Statistics differ, but it is probably fair to say that roughly 48,000 Sri Lankans were killed in the tsunami. Twice that number have been killed in the war. The casualty figures in the final weeks of the civil war in April and May of 2009 were horrendous. Innocent civilians got caught in the crossfire and used as human shields by both sides. Those who survived were put in Internally Displaced Persons (IDP) camps. The current president, Mahinda Rajapaksa, who just won re-election, promised to have all of them out of the IDP camps by the end of December, but that still hasn’t happened. There are huge resettlement problems on the island. People don’t have homes or families to go back to. In some cases, they are separated from their families because one person is in one camp and their family members are in another.
I think constantly about how I can help and I go back and forth about whether writing is enough. Increasingly, it feels like it isn’t. Given the actions of the current government in Sri Lanka, one of the few things I feel I can do is write about the situation and bring attention to issues that are under-reported, or not reported at all. It strikes me as odd for instance that the American media does not report the situation in Sri Lanka more than it does given the fact that the country is one of the most dangerous in the world for journalists.
You address the country's unrest as being the result of "ethnic" conflict; however, there are some who claim the conflict is not ethnic, but political.
I’m not sure you can draw a distinction between ethnic and political concerns in the Sri Lankan civil war because the two have become almost indistinguishable. Many people point to Sinhala being made the sole official language in 1956, which enraged many Tamils, as the chief catalyst for the war. In Sri Lanka, ethnic affiliation is closely tied to one’s language, and the Sinhalese and Tamils speak languages that are in no way linguistically related. The language issue never got settled to the satisfaction of many Tamils, and when the Tamil Tigers came into being in the early 1970s, the issue wasn’t just about language anymore; it was about the right to an independent homeland for the Tamils.
════════
Problems and tasks —
**A)** According to the Sri Lanka text, in what year was Sinhala made the sole official language?
**B)** From the records, extract the lines from the one with "SKICKA FÖRFRÅGAN" up to and including the one with "tenir compagnie ou encore pour une présence", copying them unchanged. Leave out the pictures.
The Sri Lanka text and the records have no connection to each other.

Extracted information —
════════
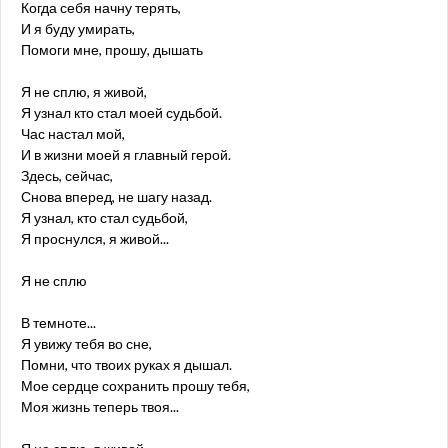
Когда себя начну терять,
И я буду умирать,
Помоги мне, прошу, дышать
Я не сплю, я живой,
Я узнал кто стал моей судьбой.
Час настал мой,
И в жизни моей я главный герой.
Здесь, сейчас,
Снова вперед, не шагу назад.
Я узнал, кто стал судьбой,
Я проснулся, я живой...
Я не сплю
В темноте...
Я увижу тебя во сне,
Помни, что твоих руках я дышал.
Мое сердце сохранить прошу тебя,
Моя жизнь теперь твоя...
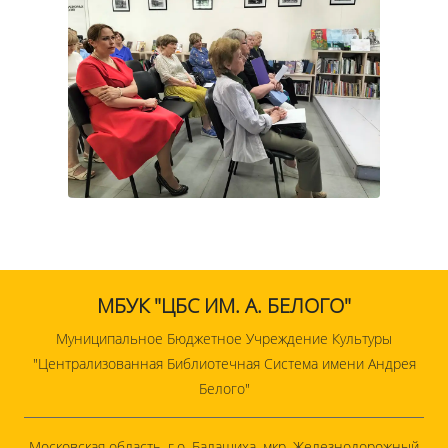
МБУК "ЦБС ИМ. А. БЕЛОГО"
Муниципальное Бюджетное Учреждение Культуры
"Централизованная Библиотечная Система имени Андрея
Белого"
Московская область, г.о. Балашиха, мкр. Железнодорожный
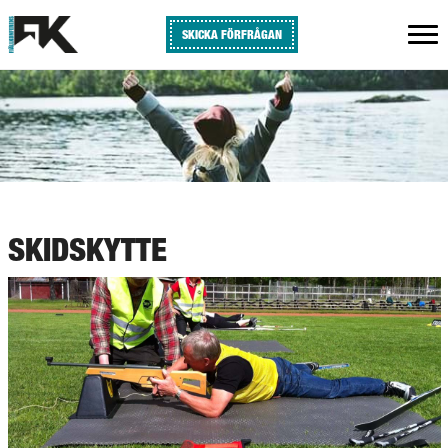
SKICKA FÖRFRÅGAN
SKIDSKYTTE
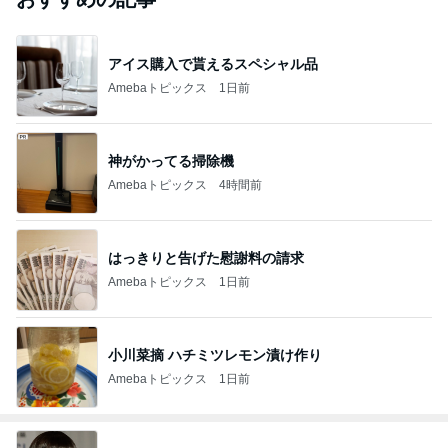
アイス購入で貰えるスペシャル品
Amebaトピックス
1日前
神がかってる掃除機
Amebaトピックス
4時間前
はっきりと告げた慰謝料の請求
Amebaトピックス
1日前
小川菜摘 ハチミツレモン漬け作り
Amebaトピックス
1日前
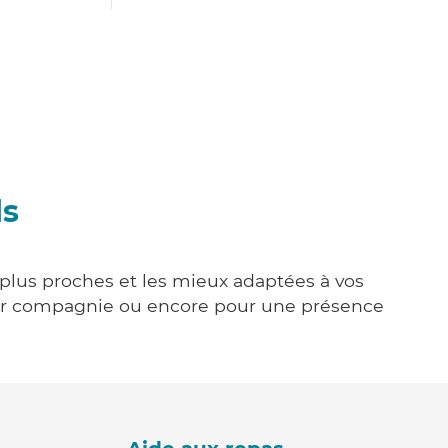
ls
s plus proches et les mieux adaptées à vos
tenir compagnie ou encore pour une présence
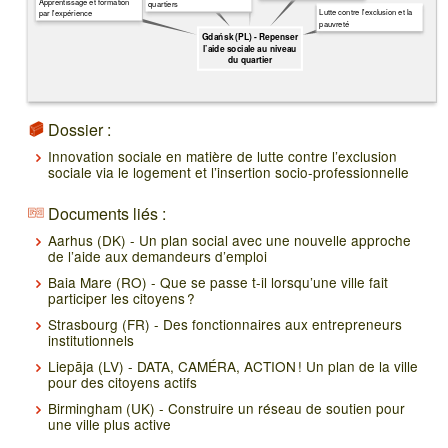
Apprentissage et formation
quartiers
Lutte contre l'exclusion et la
par l'expérience
pauvreté
Gdańsk (PL) - Repenser
l’aide sociale au niveau
du quartier
Dossier :
Innovation sociale en matière de lutte contre l’exclusion
sociale via le logement et l’insertion socio-professionnelle
Documents liés :
Aarhus (DK) - Un plan social avec une nouvelle approche
de l’aide aux demandeurs d’emploi
Baia Mare (RO) - Que se passe t-il lorsqu’une ville fait
participer les citoyens ?
Strasbourg (FR) - Des fonctionnaires aux entrepreneurs
institutionnels
Liepāja (LV) - DATA, CAMÉRA, ACTION ! Un plan de la ville
pour des citoyens actifs
Birmingham (UK) - Construire un réseau de soutien pour
une ville plus active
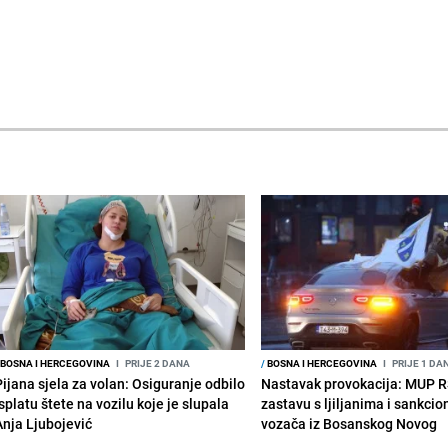
BOSNA I HERCEGOVINA
I
PRIJE 2 DANA
/
BOSNA I HERCEGOVINA
I
PRIJE 1 DA
Pijana sjela za volan: Osiguranje odbilo
Nastavak provokacija: MUP 
splatu štete na vozilu koje je slupala
zastavu s ljiljanima i sankcio
Anja Ljubojević
vozača iz Bosanskog Novog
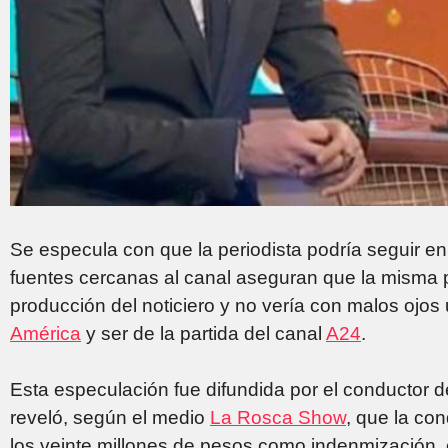
Se especula con que la periodista podría seguir en
fuentes cercanas al canal aseguran que la misma p
producción del noticiero y no vería con malos ojo
América
y ser de la partida del canal
A24
.
Esta especulación fue difundida por el conductor 
reveló, según el medio
La Rosca Show
, que la co
los veinte millones de pesos como indenmización, 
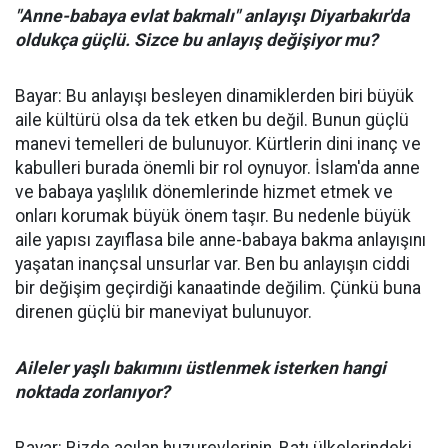
"Anne-babaya evlat bakmalı" anlayışı Diyarbakır'da
oldukça güçlü. Sizce bu anlayış değişiyor mu?
Bayar: Bu anlayışı besleyen dinamiklerden biri büyük
aile kültürü olsa da tek etken bu değil. Bunun güçlü
manevi temelleri de bulunuyor. Kürtlerin dini inanç ve
kabulleri burada önemli bir rol oynuyor. İslam'da anne
ve babaya yaşlılık dönemlerinde hizmet etmek ve
onları korumak büyük önem taşır. Bu nedenle büyük
aile yapısı zayıflasa bile anne-babaya bakma anlayışını
yaşatan inançsal unsurlar var. Ben bu anlayışın ciddi
bir değişim geçirdiği kanaatinde değilim. Çünkü buna
direnen güçlü bir maneviyat bulunuyor.
Aileler yaşlı bakımını üstlenmek isterken hangi
noktada zorlanıyor?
════════
Exercise solutions —
**A)** 1956

**B)**
SKICKA FÖRFRÅGAN
SKIDSKYTTE
アイス購入で貰えるスペシャル品
Amebaトピックス
1日前
神がかってる掃除機
Amebaトピックス
4時間前
はっきりと告げた慰謝料の請求
Amebaトピックス
1日前
小川菜摘 ハチミツレモン漬け作り
Amebaトピックス
1日前
ls
s plus proches et les mieux adaptées à vos
tenir compagnie ou encore pour une présence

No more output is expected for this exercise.